Walmart, UPS & FedEx Among Corporations Embracing Blockchains for Logistics
Last week, Walmart received a patent on a “smart package” system that will utilize blockchain technology to better track and authenticate packages. This move is one of many that major corporations are taking to implement blockchain into their logistics management. In fact, it is safe to say that the logistics sector is undergoing its greatest revolution in decades as a result of distributed ledgers. Although many still doubt the future of cryptocurrency, the utility of its underlying technology is without dispute.
Walmart’s recent patent is not its first step into the blockchain space. The retailer partnered with IBM in 2016 to develop a system to track recalled products, and again last year to track food shipments in China. Thus, as would be expected, it now appears ready to roll out the technology on a much wider scale. It is worth noting that Walmart has a long tradition of embracing technology to improve efficiency, and thus this move into blockchain is not surprising.
Blockchain advocates have long asserted that logistics is a field where the technology will have a tremendous beneficial impact, and given the scale of the sector, growth on an exponential scale is expected over the next few years. The most obvious companies to benefit are those those with shipping and transport as their core business. To that end, the Blockchain in Transport Alliance (BiTA) has been formed. BiTA is a consortium of freight and transportation companies that seeks to develop standards and procedures for blockchain use in the industry. Its members include some of the largest players in the field, including FedEx, UPS and BNSF Railway.
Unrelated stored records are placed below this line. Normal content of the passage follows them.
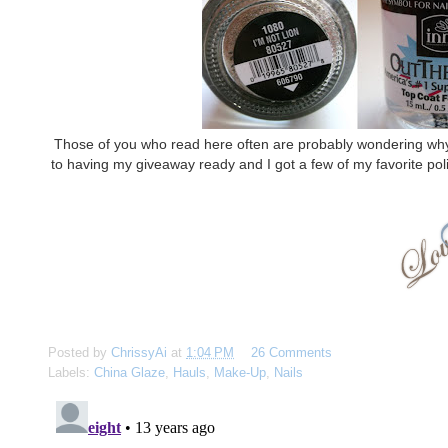
Those of you who read here often are probably wondering why I g
to having my giveaway ready and I got a few of my favorite poli
Posted by
ChrissyAi
at
1:04 PM
26 Comments
Labels:
China Glaze
,
Hauls
,
Make-Up
,
Nails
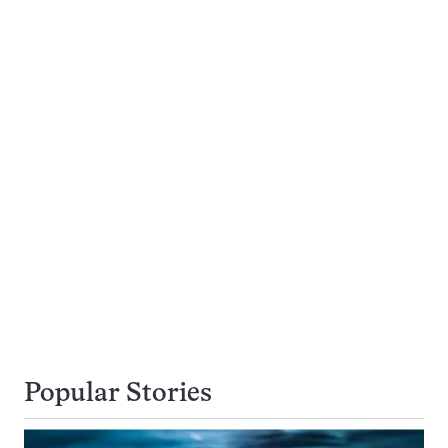
Popular Stories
Not surprisingly, major tech companies such as Microsoft and IBM are stepping in to provide solutions for such corporations. IBM even advertised its blockchain service during the NFL playoffs. However, a number of startups are also entering the space. Shipchain, for example, specializes in blockchain solutions for transport companies, and Blockverify specializes in supply chain authentication. Hong Kong based 300cubits is developing a system for better port management. Many more companies are sure to follow.
The integration of blockchain into the logistics sector underscores the permanent future of cryptocurrency in global finance. Although Bitcoin may be a simple distributed ledger, often derided by critics as having no intrinsic value, the systems designed to improve logistics (a multi-trillion dollar industry) are extremely useful. These platforms also require the use of cryptocurrency to be used. For example, Shipchain and 300cubits both use ERC20 tokens as part of their networks. These tokens, and those of similar businesses, will become valuable commodities should these businesses succeed.
Walmart’s direct move into the blockchain space is yet another affirmation that major corporations are coming to appreciate what the technology has to offer. Indeed it is safe to assume that an entire new business sector is evolving to meet this unique need. Although the specific means by which these corporate entities will use blockchain remains unclear, logistics is no doubt one area where adoption is all but guaranteed.